[The records Boundary: Start]

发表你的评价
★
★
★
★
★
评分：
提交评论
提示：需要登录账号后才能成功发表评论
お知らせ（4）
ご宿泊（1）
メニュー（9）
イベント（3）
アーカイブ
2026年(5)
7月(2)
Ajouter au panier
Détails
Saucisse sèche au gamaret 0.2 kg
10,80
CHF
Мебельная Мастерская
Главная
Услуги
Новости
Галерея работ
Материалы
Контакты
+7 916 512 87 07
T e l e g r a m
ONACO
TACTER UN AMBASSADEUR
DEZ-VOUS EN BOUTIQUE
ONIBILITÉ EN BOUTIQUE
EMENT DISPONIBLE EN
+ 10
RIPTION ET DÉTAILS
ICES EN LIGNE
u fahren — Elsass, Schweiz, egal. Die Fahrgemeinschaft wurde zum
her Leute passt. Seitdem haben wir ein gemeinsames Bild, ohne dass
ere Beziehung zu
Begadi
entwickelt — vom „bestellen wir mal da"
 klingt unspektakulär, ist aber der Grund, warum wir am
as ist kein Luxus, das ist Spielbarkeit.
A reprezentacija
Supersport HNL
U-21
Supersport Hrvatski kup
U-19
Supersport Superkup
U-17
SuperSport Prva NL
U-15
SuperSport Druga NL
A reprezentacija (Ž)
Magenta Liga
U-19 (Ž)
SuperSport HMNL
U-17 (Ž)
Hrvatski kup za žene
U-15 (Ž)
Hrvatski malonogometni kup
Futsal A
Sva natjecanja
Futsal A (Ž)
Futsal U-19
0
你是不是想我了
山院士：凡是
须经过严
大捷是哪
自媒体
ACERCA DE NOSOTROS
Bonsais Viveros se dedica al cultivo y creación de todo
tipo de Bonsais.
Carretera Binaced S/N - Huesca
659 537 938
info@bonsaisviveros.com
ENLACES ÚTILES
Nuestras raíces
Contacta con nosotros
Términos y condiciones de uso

[The records Boundary: End]

■ Aim of the exercise:
Reproduce each line in the listing above that mentions the string "reprezentacija".

■ Answer to the exercise:
A reprezentacija
A reprezentacija (Ž)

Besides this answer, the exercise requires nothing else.